Por otra parte, también se apunta como causante de esta ausencia de inversión extranjera en el inmobiliario gallego la muy escasa política de vivienda llevada a cabo por parte de la Xunta, que ha sido tildada en la última década de errática y sin una línea clara. Que la Administración no haya hecho prácticamente nada en favor del sector también se considera que tiene que ver en la escasa proyección exterior que tiene la comunidad.

Ese 1% escaso de ventas foráneas en Galicia tiene como principales destinatarios a los vecinos portugueses (18,10%), seguidos de los británicos y los chinos, ambos con el 5,71%. Completan el listado de nacionalidades Estados Unidos, Venezuela, Argentina, Francia, Italia, Marruecos y Rumanía. Es innegable que el mercado residencial gallego -principalmente de apartamentos en la costa- se está recuperando y que el sector atrae a la que desde siempre ha sido su clientela natural: principalmente, Madrid, Castilla-León y el País Vasco, junto con el norte de Portugal.

Además de este dato relacionado con el turismo, otro factor que también tiene gran influencia como elemento diferencial que explica las bajísimas cifras que arrojan las ventas inmobiliarias a extranjeros, está relacionado con la inmigración. A diferencia de lo que sucede en otras zonas, como Madrid, Cataluña, Andalucía o las islas, en Galicia la inmigración es residual, por lo que no ha habido una compra de vivienda significativa por parte de este sector de la población.

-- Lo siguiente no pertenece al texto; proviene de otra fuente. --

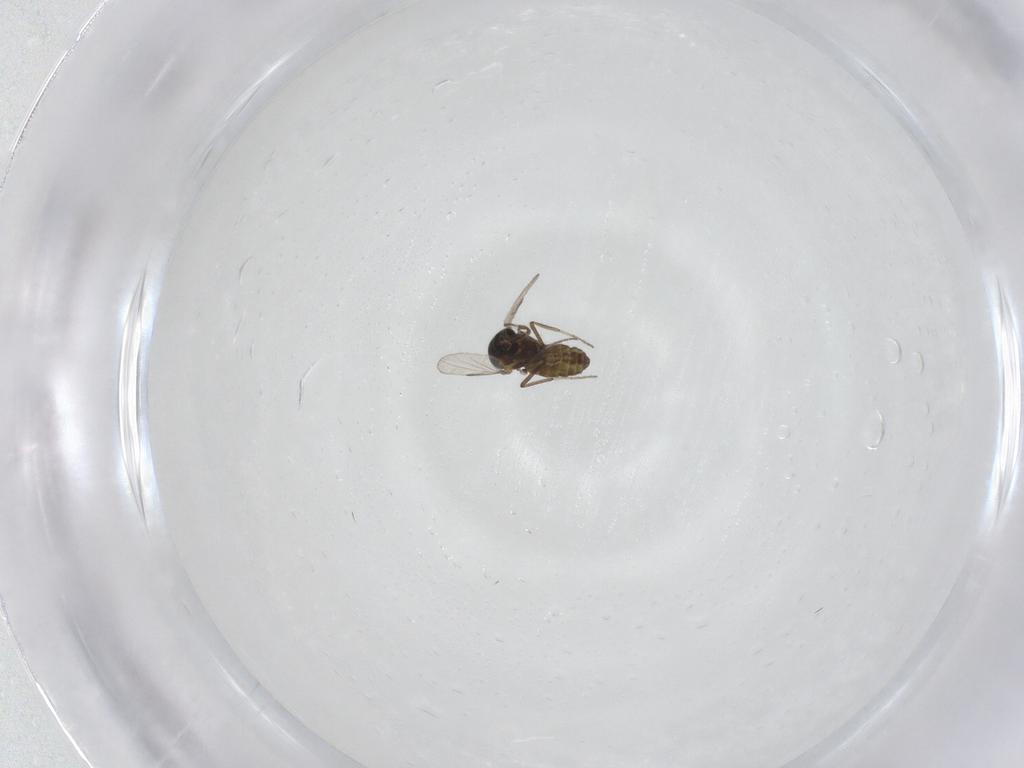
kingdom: Animalia
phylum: Arthropoda
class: Insecta
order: Diptera
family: Ceratopogonidae
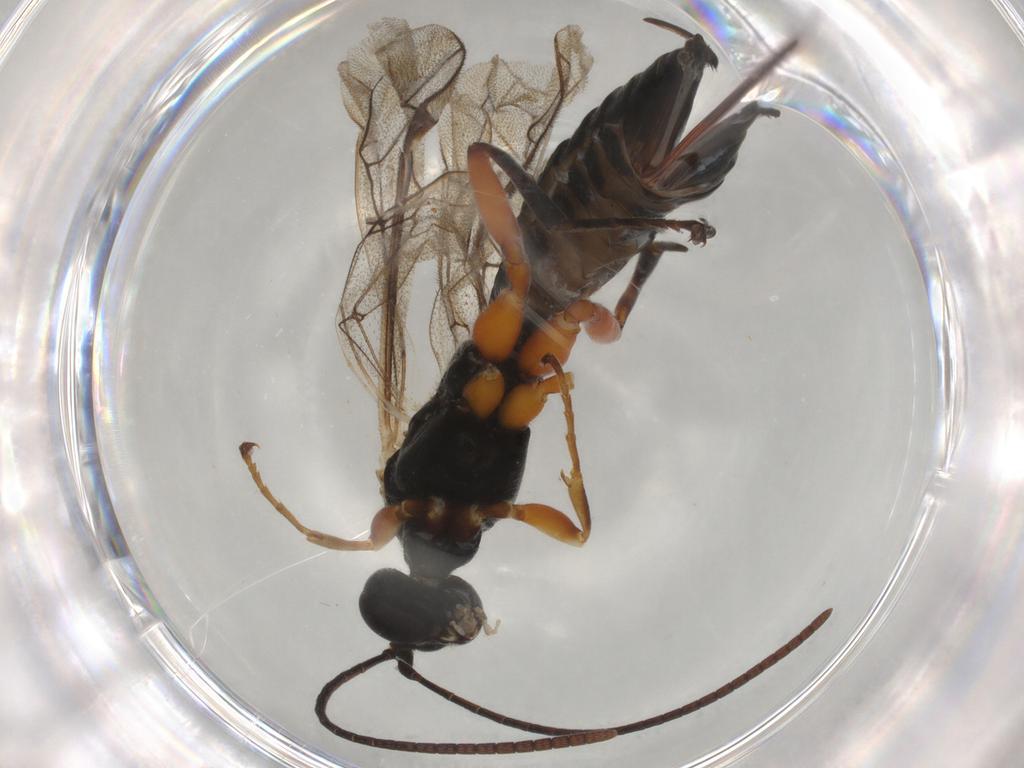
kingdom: Animalia
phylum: Arthropoda
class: Insecta
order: Hymenoptera
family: Ichneumonidae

La dación de pago en Galicia es escasa

El Anuario Inmobiliario 2016 confirma que el número de operaciones de compraventa de viviendas se incrementó en todas las comunidades el pasado año, aunque de forma desigual. Así, en el conjunto del país se registraron casi 404.000 operaciones, casi un 13,9% más que en el año anterior, mostrando mayor dinamismo el mercado de segunda mano (creció el 18,5%) que el de obra nueva (cayó un 3,2%). Galicia replicó la tendencia, ya que registró 13.475 transacciones, aunque el incremento porcentual, del 6,83%, fue casi la mitad que el estatal.

 

Mercado inmobiliario gallego de vivienda de obra nueva

 

La estadística también muestra un intenso descenso de los impagos hipotecarios. En 2016 en la comunidad se registraron 186 daciones en pago, lo que se traduce en un descenso interanual del 30,6%, de nuevo con una tendencia casi idéntica a la de la media española, donde el número de daciones (8.549 en total) se redujo un 32,2%. Junto con las daciones en pago, también cayeron drásticamente las certificaciones por ejecución de hipotecas, que en la comunidad se redujeron a la mitad (573 en 2016) respecto al año anterior.

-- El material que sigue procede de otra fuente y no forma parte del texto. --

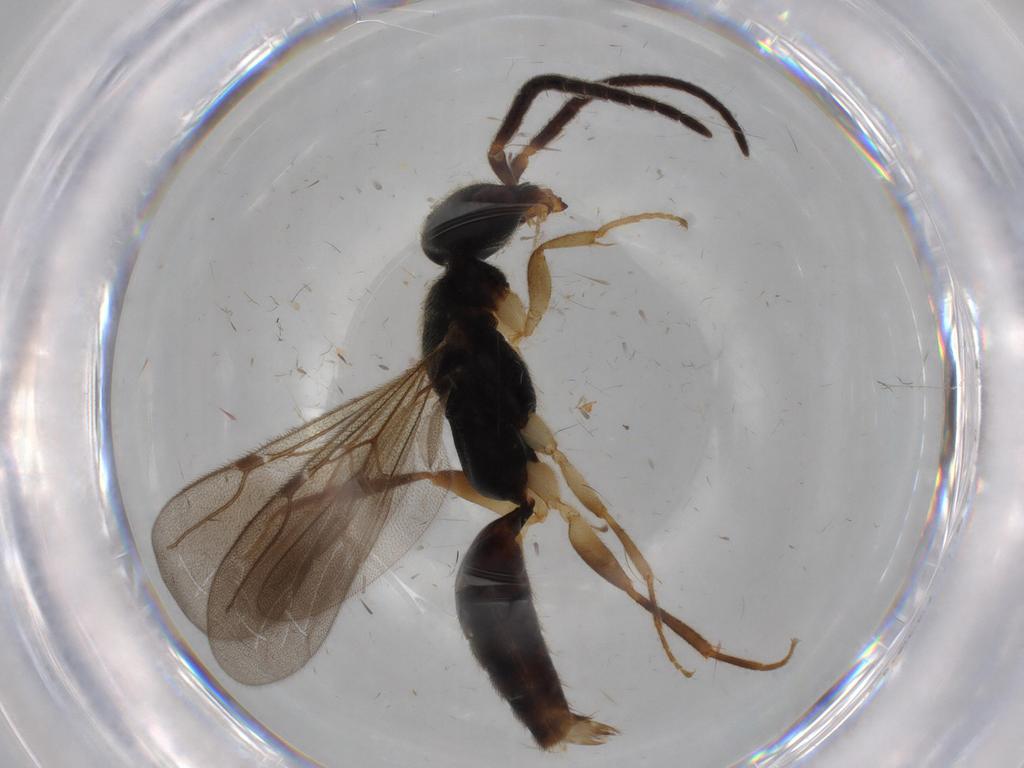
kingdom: Animalia
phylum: Arthropoda
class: Insecta
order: Hymenoptera
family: Bethylidae
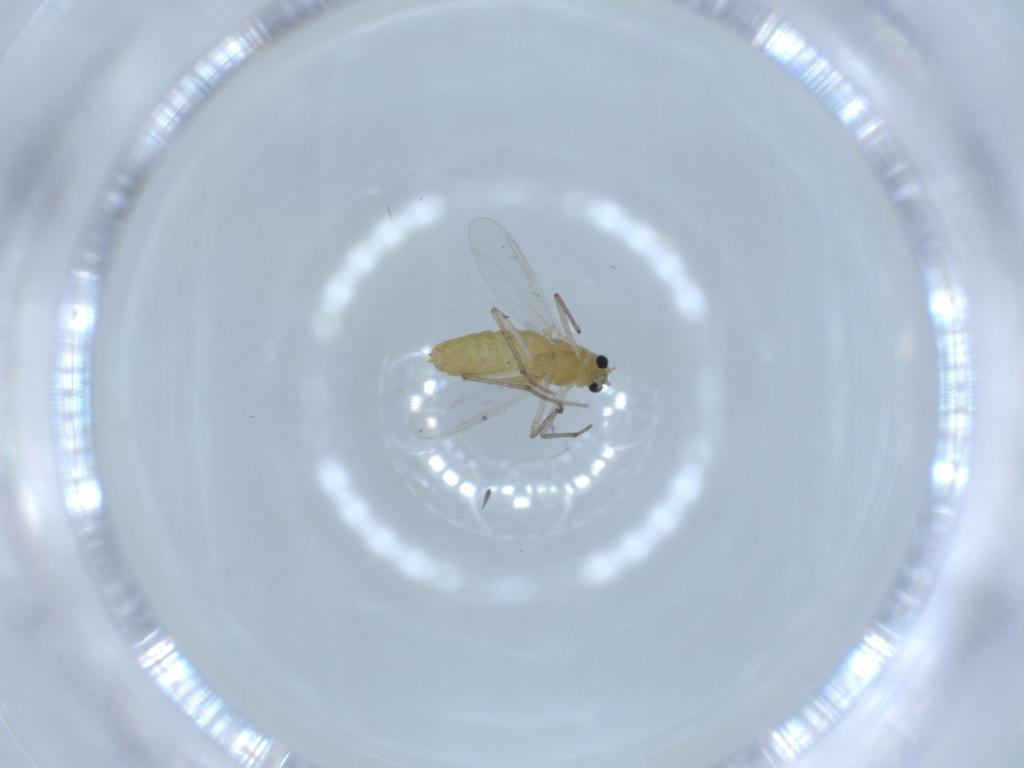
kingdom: Animalia
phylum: Arthropoda
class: Insecta
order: Diptera
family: Chironomidae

Otro de los aspectos llamativos del mercado inmobiliario durante el pasado ejercicio es que, por ejemplo, desde el año 2007, antes del estallido de la crisis, se ha doblado el tiempo de posesión de las viviendas, que ha pasado de 7 años y tres meses a 13 años y cuatro meses debido a las dificultades para vender.

Parte de la población gallega considera que estos datos relativos a las ventas del sector inmobiliario de la comunidad, en cierta manera entendidos como negativos, tampoco hay que barajarlos como tales; en algún sentido se interpretan como algo positivo por los habitantes de las zonas costeras, que no quieren tener como referencia el modelo inmobiliario existente en las playas del sur de la península o en el Levante español, con la sobreexplotación urbanística que comporta y las negativas consecuencias medioambientales que lleva consigo. Este sector de la población apuesta por la recuperación de entornos no urbanos con vivienda rehabilitada, así como por la creación de hoteles rurales y otros proyectos similares, como alternativa a esa escasez de la demanda.